Pour la 8ème année consécutive, le ministère des Affaires sociales et de la Santé et l’INCa, en partenariat avec l’Assurance maladie, la Mutualité sociale agricole et le Régime social des indépendants, lancent le mois national de mobilisation Octobre Rose.
Ce dispositif s’attache à informer les femmes de 50 à 74 ans et à les inviter à participer au dépistage organisé. Il vise également à impliquer davantage les professionnels de santé, notamment les médecins généralistes et à prendre en compte les débats sur le dépistage du cancer du sein.

Une campagne entachée cependant par une polémique liée au risque de surdiagnostic lancée par l’Association UFC-Que Choisir.

Généralisé à tout le territoire français en 2004, le dépistage organisé invite toutes les femmes de 50 à 74 ans à se rendre tous les deux ans chez un radiologue agréé pour une mammographie et un examen clinique des seins pris en charge à 100% par l’Assurance maladie. En 2011, quelque 2,4 millions de femmes en ont eu recours soit 52,7% de la population concernée, un peu plus qu’en 2010. Mais ce taux est encore loin de l’objectif européen fixé à 70%.

La réflexion est engagée

« Nous parvenons à mieux soigner ce cancer à condition que le diagnostic soit posé le plus tôt possible », a indiqué la ministre en lançant l’édition 2012 d’0ctobre rose. Interrogée sur les études contradictoires publiées ces dernières années sur l’intérêt du dépistage et le surdiagnostic, principal risque du dépistage systématique, cette dernière a indiqué que la réflexion était engagée « en France comme dans d’autres pays » et qu’il fallait accélérer les études menées, notamment celles de l’Institut national du cancer (INCa).

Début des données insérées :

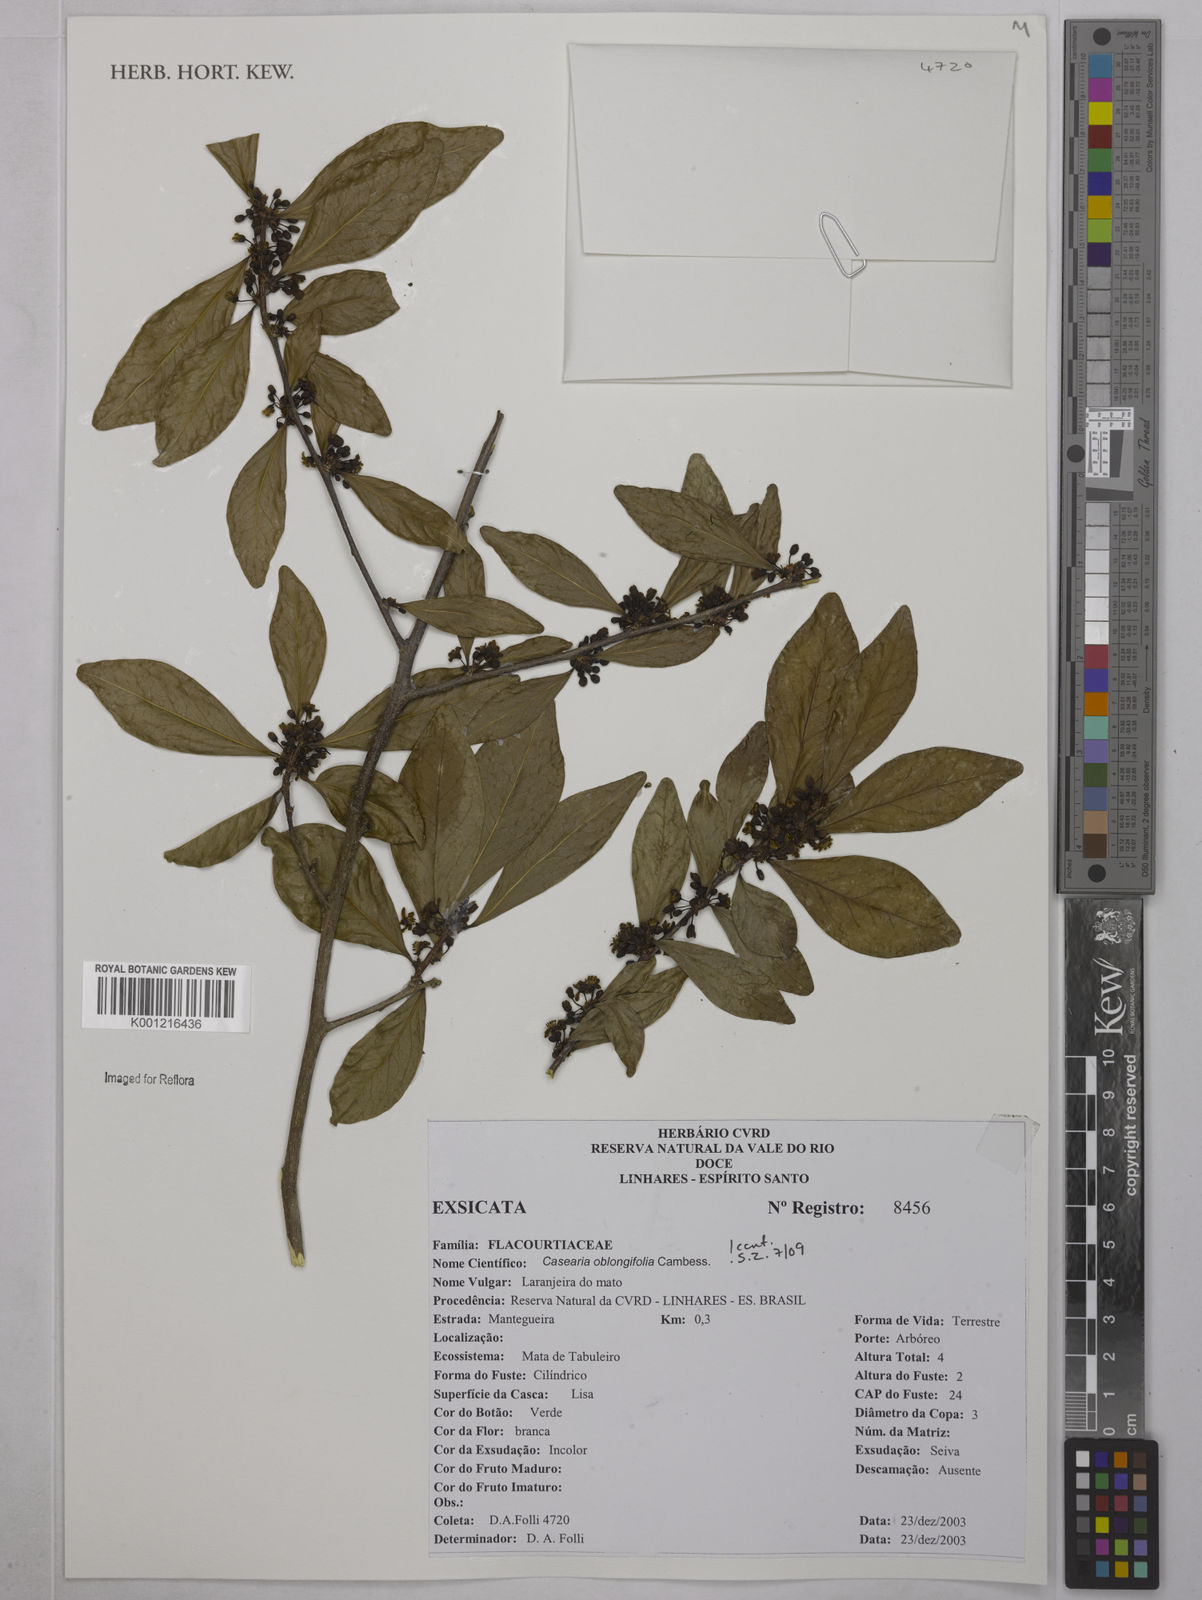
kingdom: Plantae
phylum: Tracheophyta
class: Magnoliopsida
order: Malpighiales
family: Salicaceae
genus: Casearia
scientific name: Casearia oblongifolia
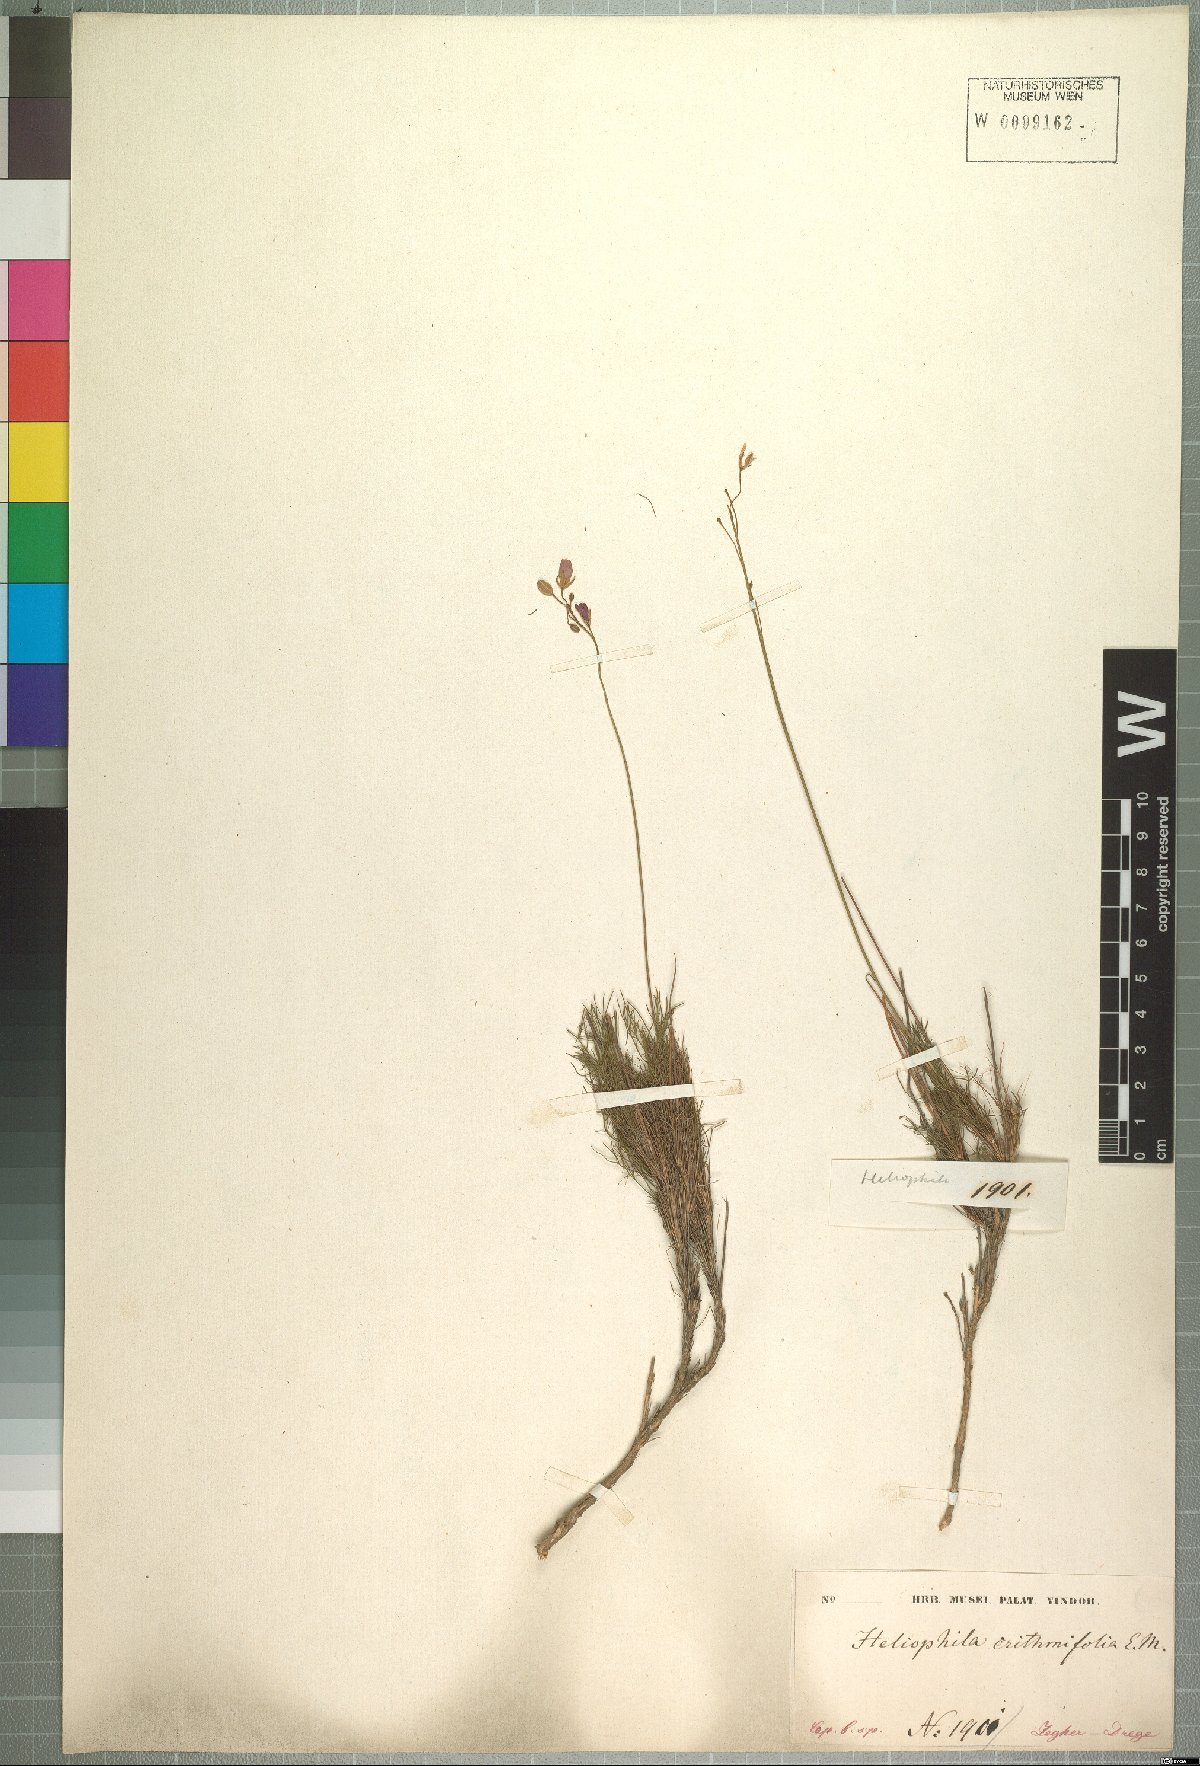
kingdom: Plantae
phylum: Tracheophyta
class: Magnoliopsida
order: Brassicales
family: Brassicaceae
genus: Heliophila
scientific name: Heliophila carnosa
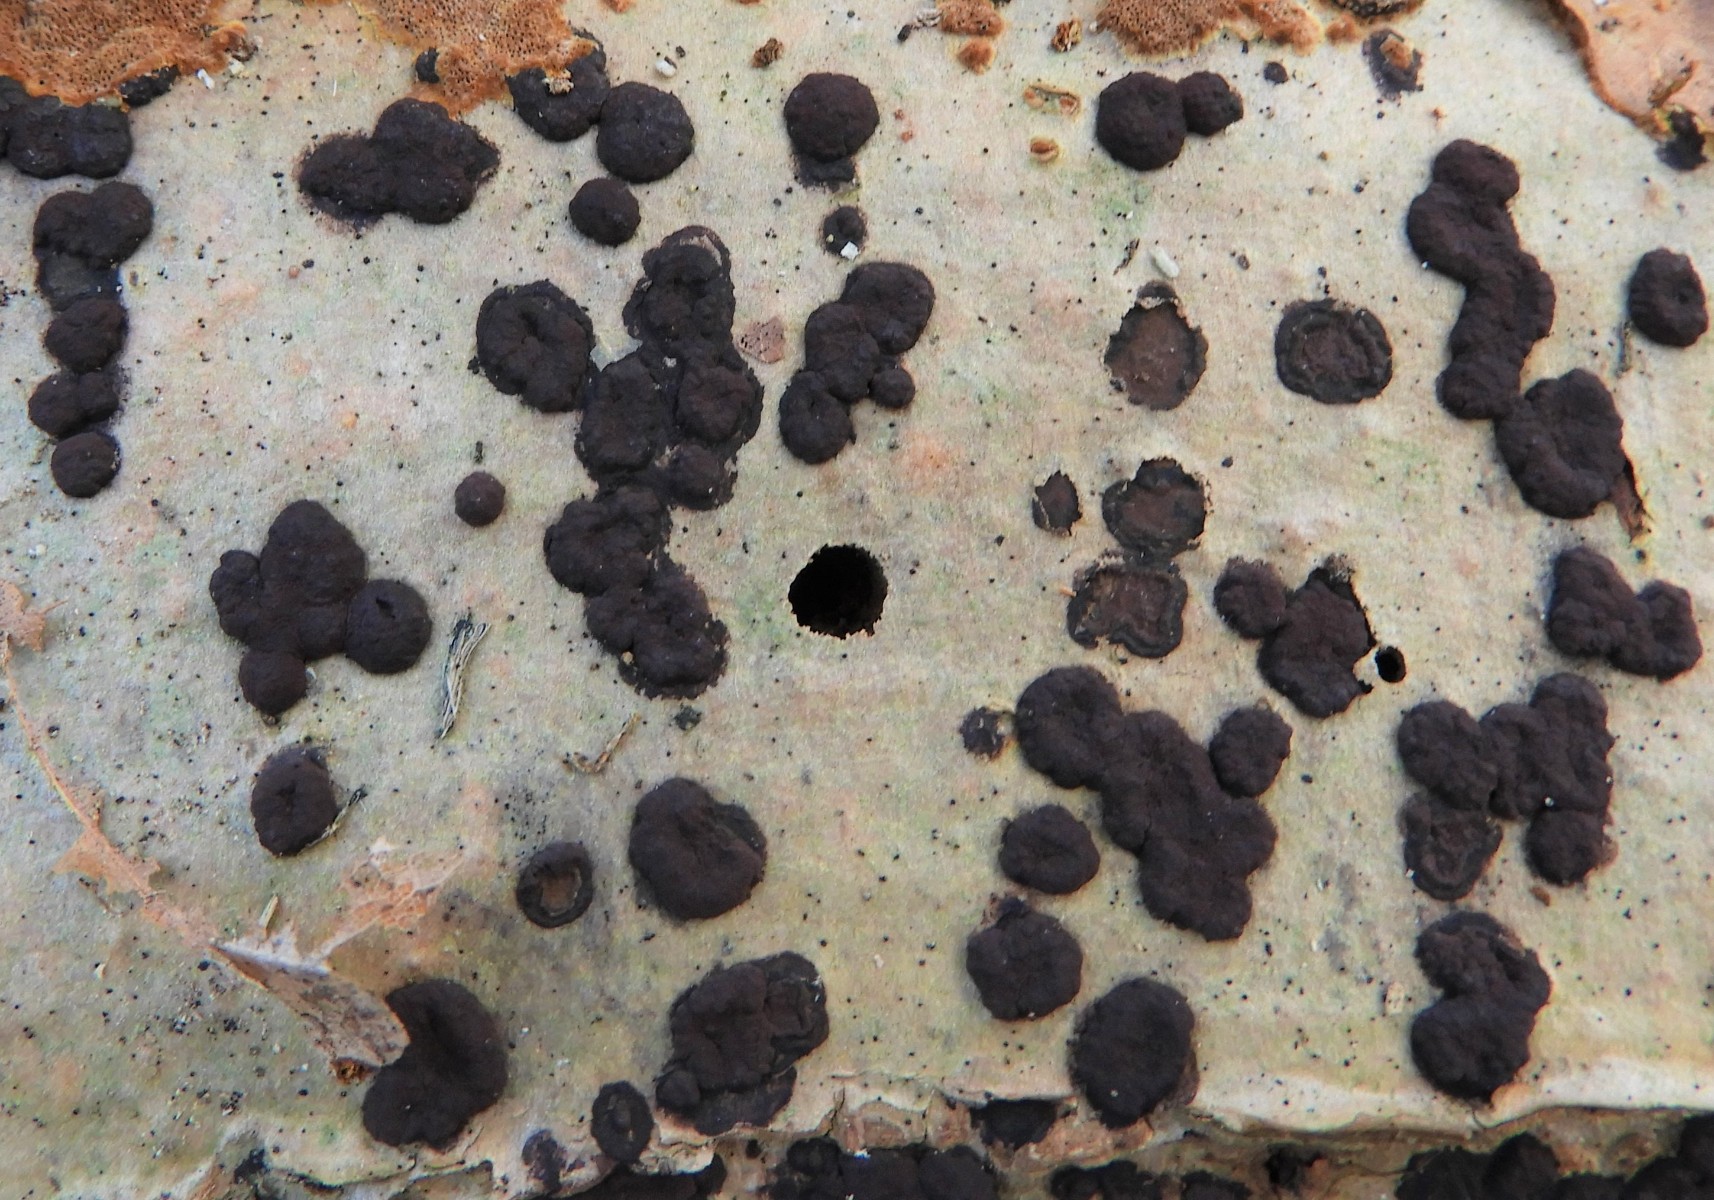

Le surdiagnostic consiste à dépister une petite lésion cancéreuse, qui n’aurait pas évolué en maladie. Évalué selon les études de 1% à 50% (5 à 10% selon l’Institut national du cancer), il peut entraîner des examens et des traitements inutiles, dont certains « lourds de conséquences » comme l’ablation, la radiothérapie ou la chimiothérapie. L’impact du dépistage sur la mortalité fait donc de plus en plus débat dans la communauté scientifique, comme l’a rappelé l’association UFC-Que Choisir, qui a réclamé le réexamen des données scientifiques par un collège d’experts indépendants

Plus de 50 000 cas en 2011 

Pour l’instant, les autorités sanitaires françaises se fondent largement sur des études étrangères pour affirmer que le bénéfice-risque est nettement en faveur du dépistage. En effet, selon une récente étude qui a passé en revue les programmes européens de dépistage, pour 1 000 femmes soumises tous les deux ans à une mammographie entre 50 et 69 ans, sept à neuf décès sont évités et quatre femmes sont surdiagnostiquées.

Alors que la campagne « Octobre rose » marque le pas depuis 2008, Marisol Touraine a rappelé qu’avec 53 000 nouveaux cas estimés en 2011, le cancer du sein est le plus fréquent chez la femme, et constitue la première cause de décès avec 11 400 décès estimés en 2011.